Analytically, however, from the above expression, in the limit of $\delta\downarrow0$, $\mathbb{P}(B=1|X)=0$, suggesting that I should always infer that $B=0$.
So what is the correct result? Can I infer anything about $B$ in the limit of $\delta\downarrow0$?
The probability $$\mathbb{P}(B = 1 \mid X) = \frac{1}{1 + \frac{1}{\sqrt{2}}e^{X^2/(4\delta)}}$$ only depends on $X$ and $\delta$ through the term $X^2/(4\delta)$. Now let's think about the cases when $B = 1$ or $B = 0$.
When $B = 1$ then $X \sim N(0, \delta)$, so $X/\sqrt{\delta} \sim N(0, 1)$. Therefore $X^2/\delta \sim \chi^2_1$, a chi-squared distribution. And $X^2/(4\delta) \sim \chi^2_1/4$, the distribution of a $\chi^2_1$ random variable divided by $4$.

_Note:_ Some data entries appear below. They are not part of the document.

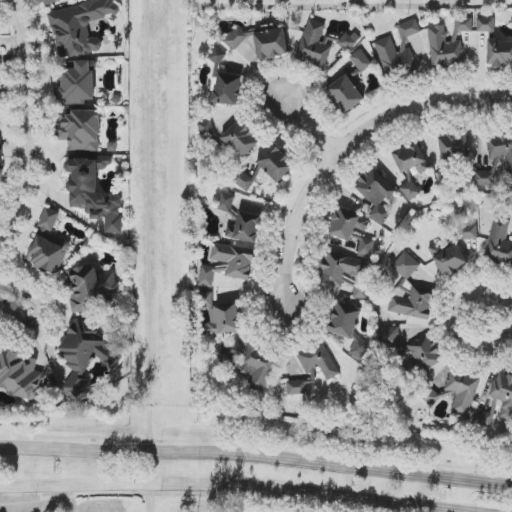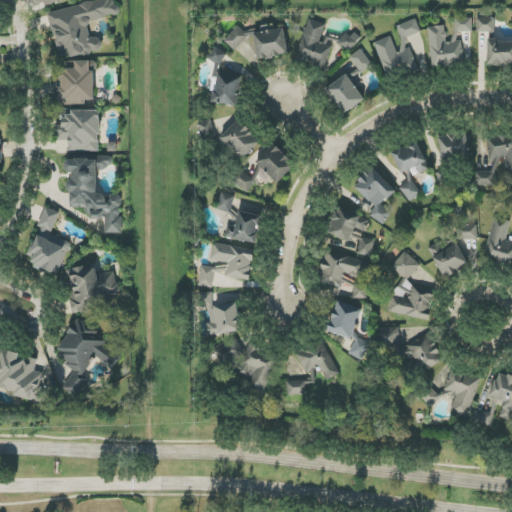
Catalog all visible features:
building: (46, 2)
building: (463, 25)
building: (486, 25)
building: (79, 27)
building: (237, 38)
building: (349, 42)
building: (271, 43)
building: (314, 45)
building: (444, 48)
building: (398, 51)
building: (499, 52)
building: (217, 56)
building: (361, 60)
building: (77, 84)
building: (227, 89)
building: (345, 94)
road: (25, 122)
road: (308, 129)
building: (80, 130)
building: (206, 130)
building: (239, 138)
building: (454, 146)
road: (343, 149)
building: (410, 158)
building: (495, 160)
building: (276, 163)
building: (410, 190)
building: (93, 191)
building: (376, 193)
building: (226, 202)
building: (245, 228)
building: (467, 232)
building: (499, 242)
building: (48, 245)
building: (448, 257)
building: (227, 265)
building: (341, 268)
building: (91, 289)
building: (360, 290)
building: (410, 292)
road: (42, 313)
building: (220, 315)
building: (345, 320)
road: (498, 327)
building: (410, 347)
building: (86, 354)
building: (247, 363)
building: (313, 369)
building: (21, 376)
building: (504, 394)
building: (486, 416)
road: (256, 457)
road: (230, 487)
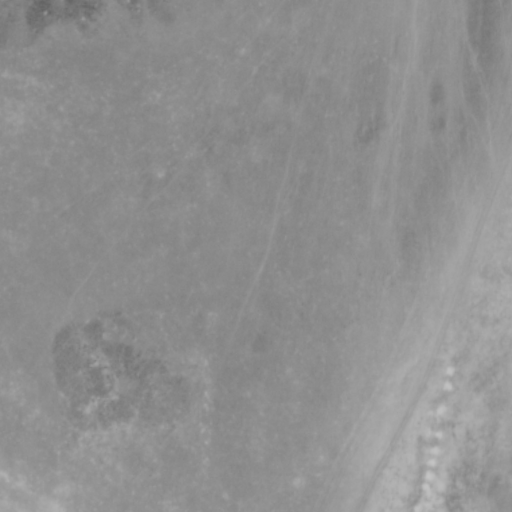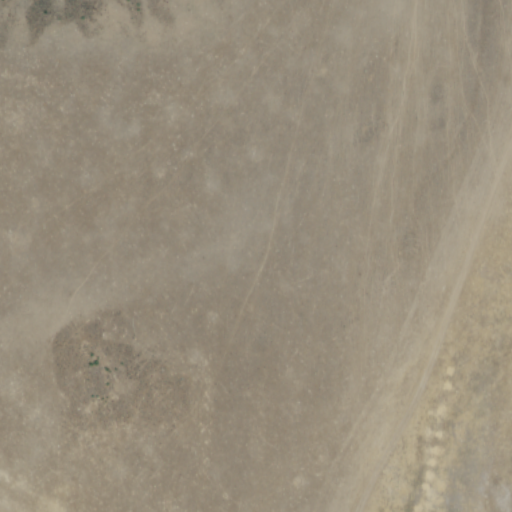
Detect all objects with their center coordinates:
road: (441, 316)
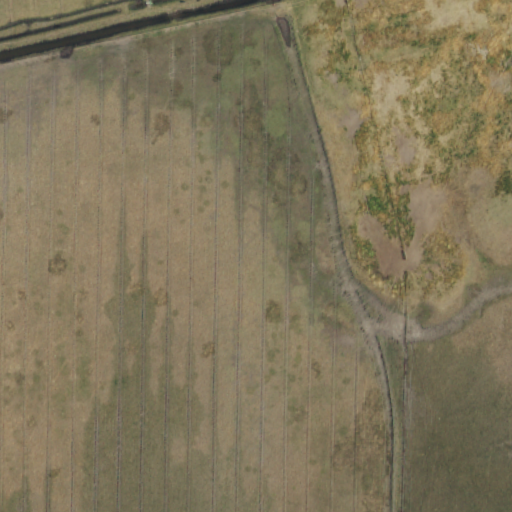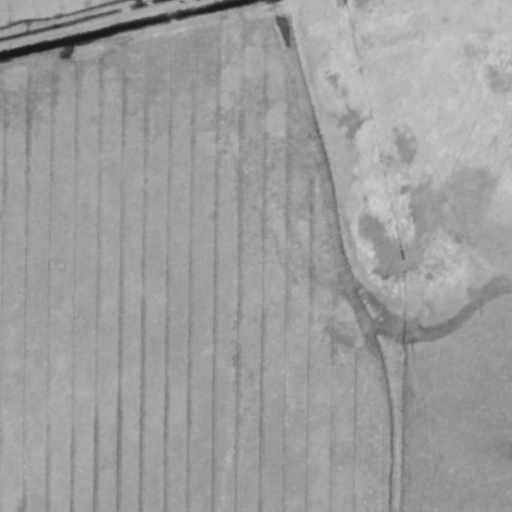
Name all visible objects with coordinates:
crop: (256, 256)
crop: (185, 262)
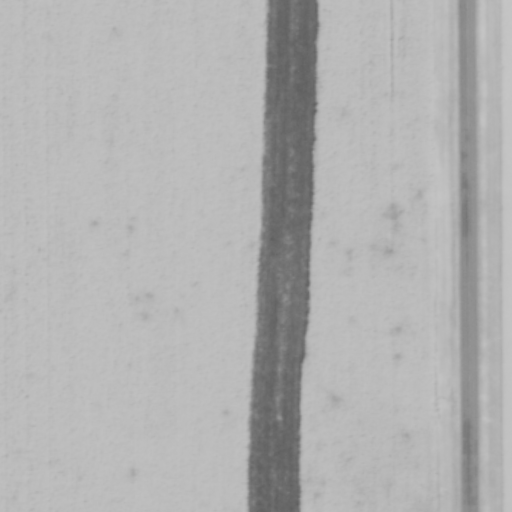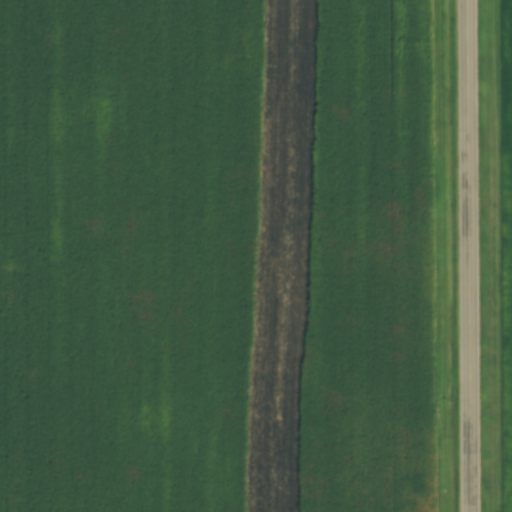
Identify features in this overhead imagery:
road: (473, 256)
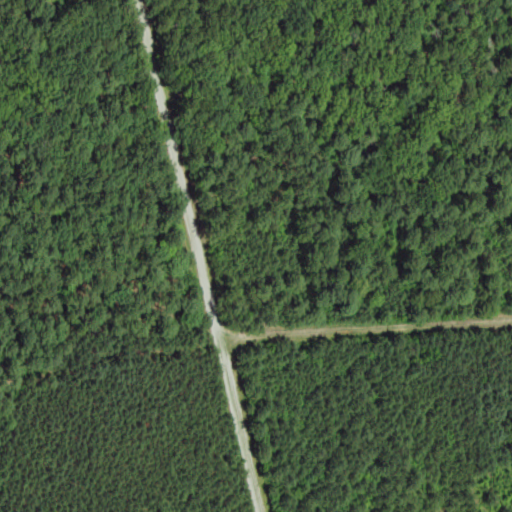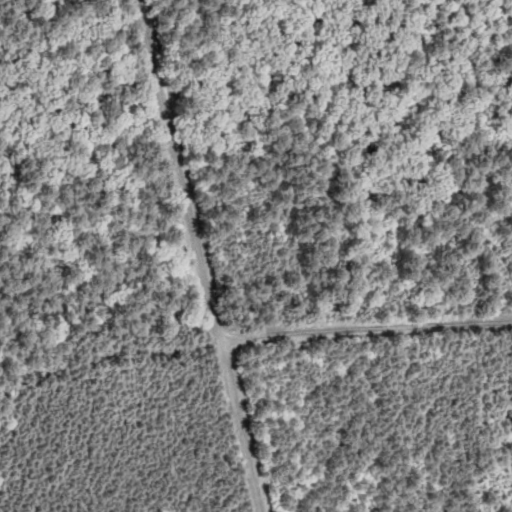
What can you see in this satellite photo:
road: (199, 256)
road: (366, 337)
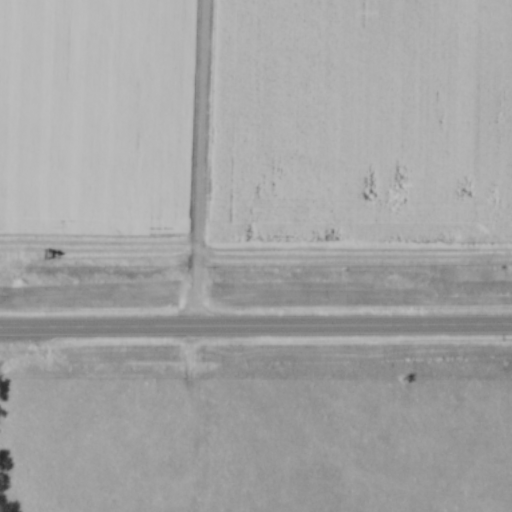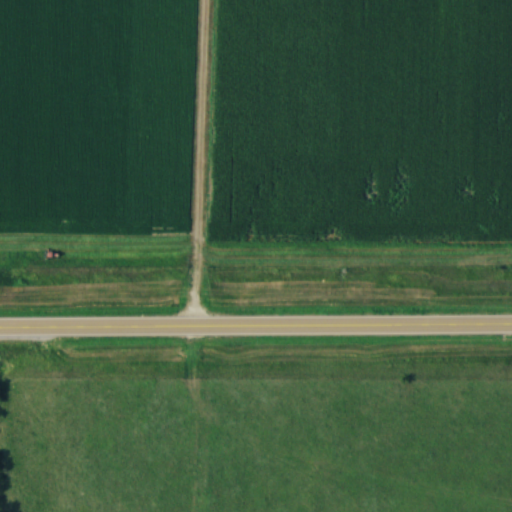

When $B = 0$ then $X \sim N(0, 2\delta)$, so $X/\sqrt{2\delta} \sim N(0, 1)$. Therefore $X^2/(2\delta) \sim \chi^2_1$, and $X^2/(4\delta) \sim \chi^2_1/2$, the distribution of a $\chi^2_1$ random variable divided by $2$.
In either case, the distribution of $X^2/(4\delta)$ does not depend on $\delta$. So as $\delta \rightarrow 0$, $\mathbb{P}(B = 1\mid X)$ does not tend to any particular limit.